By RODD CAYTON The Daily News |
BULLHEAD CITY — A group of animal advocates is taking a proactive approach to controlling Bullhead City’s feral cat population. The recent Big Community Cat Fix brought together volunteers who set traps for cats in known “colonies” around the city. They were ferried to Kingman’s Low Cost Spay/Neuter Clinic for sterilization, then brought back to their colonies and released.
Rebecca Seefeld is the founder of We Care for Animals, which worked with the clinic and the city’s animal care and welfare bureau on the project. She said that the goal is to “humanely lower the population of community cats.”
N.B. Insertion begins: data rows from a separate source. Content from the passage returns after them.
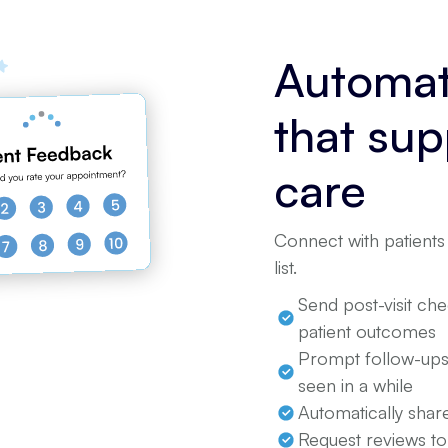
Automat
that su
care
Connect with patients 
list.
Send post-visit ch
patient outcomes
Prompt follow-ups 
seen in a while
Automatically share
Request reviews to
Seefeld said she’s hoping the term “community cats” will replace “feral cats” in the community. She said calling them “community cats” more properly reflects the felines’ place in the hearts of the two-legged population.
“They have caregivers who want them back,” she said. “We just don’t want them to reproduce.”
Hence the trap-neuter-return plan.
About 75 cats were trapped in the recent action and taken to the clinic.
Seefeld said that all the cats were fixed and vaccinated, and some were treated for medical issues.
The plan was for any cats with untreatable conditions that compromised their quality of life to be humanely euthanized.
The traps are spring-loaded metal cages with food at one end. When a cat walks in, it steps on a plate that closes a door. Each trap also contains water and litter, and is set up to allow a human to replace them as needed.
The cats’ ears are tipped, so any caretakers or trap minders will know they have been trapped, neutered and returned
The animal care and welfare bureau provided transportation, putting the cats in two large air-conditioned vans.
Seefeld said she traps about three cats a week for sterilization, and that the Big Community Cat Fix March was planned to get ahead of spring litters; she said kittens are usually born between April and October.
Animal Care & Welfare Manager Bradley Oliver said the event is important because it’s a start in “helping to fix a tremendous feral cat problem,” by slowing population growth.
He said that We Care for Animals and other volunteers did a great job with the roundup, bringing in more feral cats in from the overnight trapping than the shelter might see in two months.
He said the bureau is building relationships with local animal groups to try to keep the population of unwanted pets under control.